Tuesday, April 17, 2012

Encouragement for Teachers New to Technology

This blog is for those of you who are just starting to get excited about the new technology you are beginning to access, but at the same time, are overwhelmed.  It's actually a message of hope so please keep reading!  It has a happy ending.

For the past two or three years I have been trying to do the "technology thing."  I'm trying to be the tech savvy educator who is keeping up with all that is becoming available to us as educators.  I am fortunate enough to be teaching in a district which has begun to provide us with nearly everything that we need.  I have a Smartboard, an i-pad, some access to classroom sets of i-pads, web-based universal assessment with electronic reports, and various web-based diagnostic and intervention tools also with access to electronic reports on the progress of each and every child.  The only thing I haven't been given is the brain implant needed to retain all that I'm trying to learn.  I go to workshops only to lose what I have learned because I don't use it soon enough.  

While all of this technology is absolutely wonderful and necessary, at times I still feel as if I am drowning.  There is a quote out there somewhere which compares this to "drinking out of a firehose."  Too much information, too fast.  Not enough time to process and practice.

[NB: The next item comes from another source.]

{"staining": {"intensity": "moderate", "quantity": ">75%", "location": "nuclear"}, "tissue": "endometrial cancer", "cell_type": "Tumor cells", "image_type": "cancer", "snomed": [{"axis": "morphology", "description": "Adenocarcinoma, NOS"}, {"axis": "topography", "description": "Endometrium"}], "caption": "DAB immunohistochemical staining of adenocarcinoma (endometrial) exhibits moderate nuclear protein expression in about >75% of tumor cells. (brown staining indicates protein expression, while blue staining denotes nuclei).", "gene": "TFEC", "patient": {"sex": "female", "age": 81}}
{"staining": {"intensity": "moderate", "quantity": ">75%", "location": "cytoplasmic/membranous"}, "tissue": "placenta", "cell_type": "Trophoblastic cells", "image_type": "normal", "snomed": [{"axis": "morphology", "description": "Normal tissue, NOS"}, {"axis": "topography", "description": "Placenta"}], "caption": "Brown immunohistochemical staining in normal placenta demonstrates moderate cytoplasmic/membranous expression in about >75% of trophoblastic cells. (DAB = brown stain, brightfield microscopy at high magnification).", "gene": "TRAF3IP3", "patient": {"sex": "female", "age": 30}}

I found myself trying to learn all that these wonderful devices had to offer.  I researched, went to workshops provided by our school, attended free technology weekend seminars and tried desperately to find the time to create new lessons on my Smartboard, create and use google docs, and find ways to organize my newfound websites and other electronic creations (which is still my biggest mountain to climb -- if only I could find where I saved that lesson!).

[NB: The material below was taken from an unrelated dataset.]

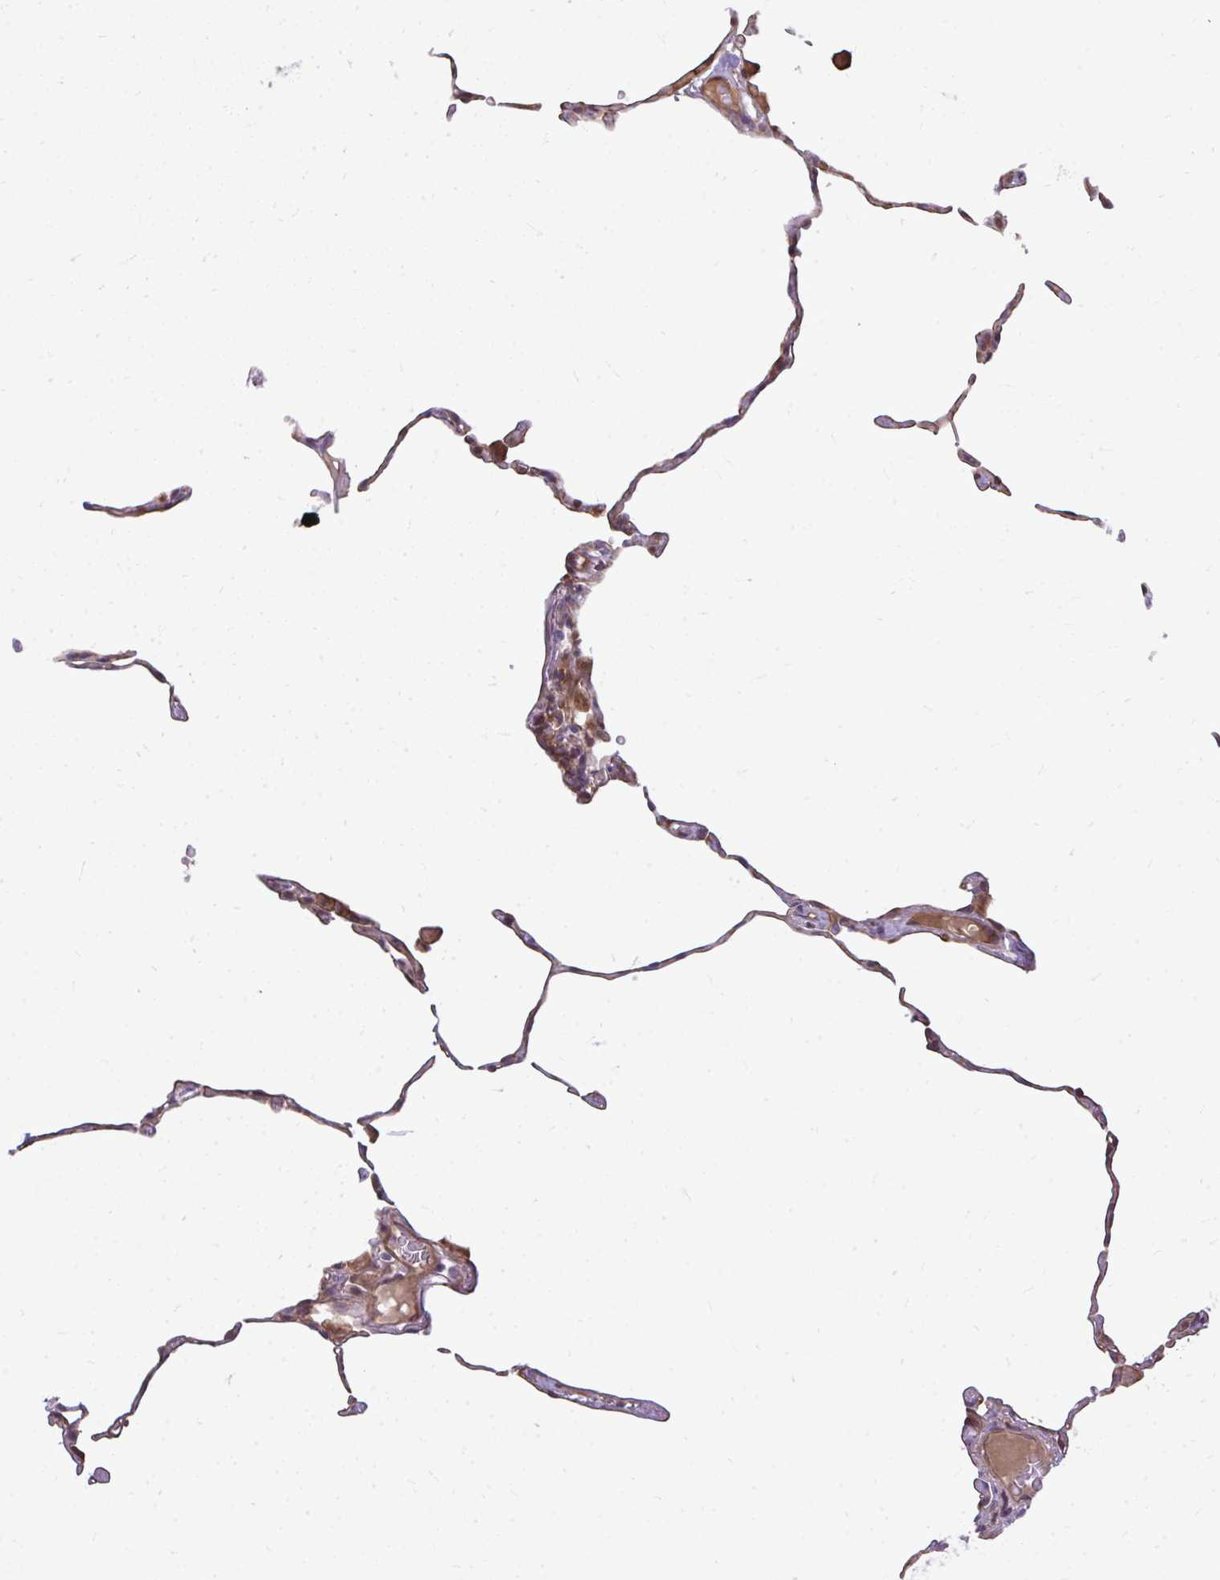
{"staining": {"intensity": "moderate", "quantity": "25%-75%", "location": "cytoplasmic/membranous"}, "tissue": "lung", "cell_type": "Alveolar cells", "image_type": "normal", "snomed": [{"axis": "morphology", "description": "Normal tissue, NOS"}, {"axis": "topography", "description": "Lung"}], "caption": "Protein staining of normal lung shows moderate cytoplasmic/membranous expression in about 25%-75% of alveolar cells.", "gene": "ZSCAN9", "patient": {"sex": "female", "age": 57}}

But as an elementary classroom teacher, I still needed to keep up on the latest ways to teach reading, comprehension and fluency, math, science and social studies, while also switching to a standards-based report card and keep pace with the ever-changing requirements of the State.  Because of the newfound technological gifts bestowed upon me I also had to review and analyze these online assessments of my students for IEP meetings and to help plan for their direct instruction.  More information to sift through.  Plus, there were behavioral issues to deal with in my classroom and I had to figure out how to help these children socially and emotionally as well.  Technological learning and implementation sometimes had to get pushed to a tiny corner or a placed on a shelf until I had more time.  How did other teachers do it?  I was really trying so hard.  Maybe too hard?  Was I learning ANYTHING?  Was I making ANY progress?

I was so busy being frustrated by my own slow pace of learning to realize that I was, indeed, actually assimilating some of this information.  (I am sure that you are too).  Sure, technological glitches had forced me on many occasions to get frustrated, shut down my Smartboard and go to my "old" ways of teaching on the rug with manipulatives and/or with chart paper.  But maybe I shouldn't get rid of those techniques altogether anyway.  Maybe there needs to be a balance (especially in elementary ed).

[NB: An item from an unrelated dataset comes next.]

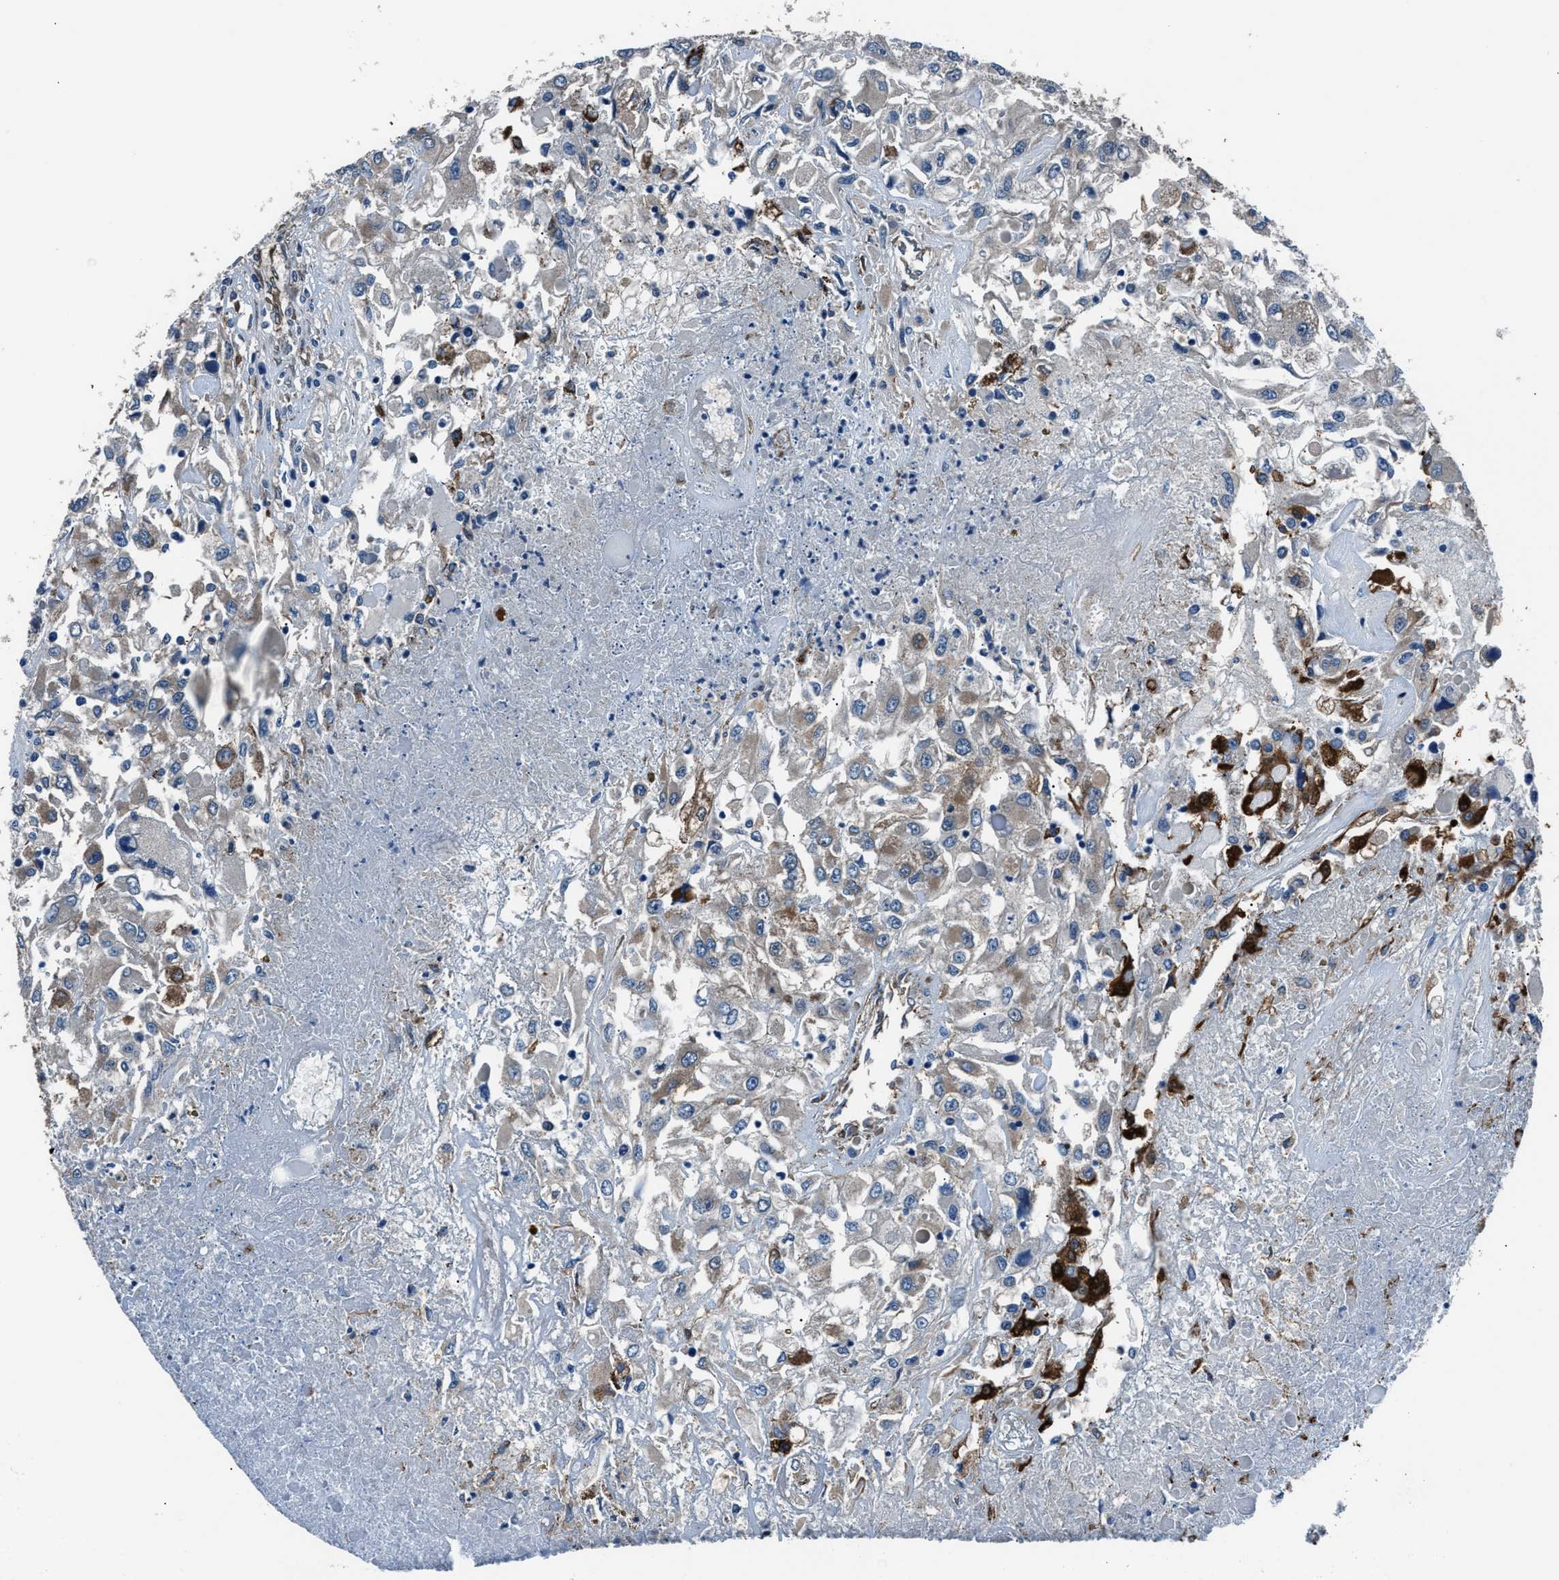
{"staining": {"intensity": "moderate", "quantity": "<25%", "location": "cytoplasmic/membranous"}, "tissue": "renal cancer", "cell_type": "Tumor cells", "image_type": "cancer", "snomed": [{"axis": "morphology", "description": "Adenocarcinoma, NOS"}, {"axis": "topography", "description": "Kidney"}], "caption": "Renal cancer (adenocarcinoma) tissue exhibits moderate cytoplasmic/membranous expression in approximately <25% of tumor cells (brown staining indicates protein expression, while blue staining denotes nuclei).", "gene": "PRTFDC1", "patient": {"sex": "female", "age": 52}}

THERE IS A HAPPY ENDING... KEEP READING

Then I went to a Blue Ribbon Conference and had my eyes opened to something which I hadn't been aware.  I went to a similar conference two years ago and was "wowed" by the school.  Each classroom had an Interactive Whiteboard in their classroom.  The teachers could use the IWB.  They knew how to create lessons.  They spoke foreign words to me.  Told me to look at their Wikki.  What's that?  Am I even allowed to look at it?  Am I already looking at it and don't know that I am?

HERE'S THE HAPPY ENDING...
This year I went to the conference and skipped sessions on Smartboards that were too basic.  Too basic for ME!  I guess I had learned something.  I was warned at the beginning of a session on i-pads that the workshop was for users who had just begun to use the device and that we should probably seek out another session if we knew more than the basics.  I left!   I attended another session for intermediate use and was helping the teacher next to me figure things out.  I was actually translating the foreign technological instructions that she was hearing! And, at one point in the day, I actually heard myself explain to someone what a Wikki was!

The biggest take-away I had after leaving this conference was the realization that I had actually learned a lot over these past two years.  I had learned little by little over a period of time.  I had grown but didn't see that I had grown until I was placed in a similar setting that I had been placed in two years prior and discovered that I knew much more than I had given myself credit for.  There is still a long way to go and I don't see myself as an "expert" on anything technological yet.  But there has been progress.  That's what I always look for in my students -- progress.  If there is progress, there is hope.  If there is hope, there is room for more growth.

So keep your hope alive.  Take it in small bites.  And realize that if you learn only one thing this school year, you are still learning.  Be kind to yourself.

In reality, there isn't a happy ending, because it is never going to end.  Technology is not going away...which means that we have a lot of time to learn.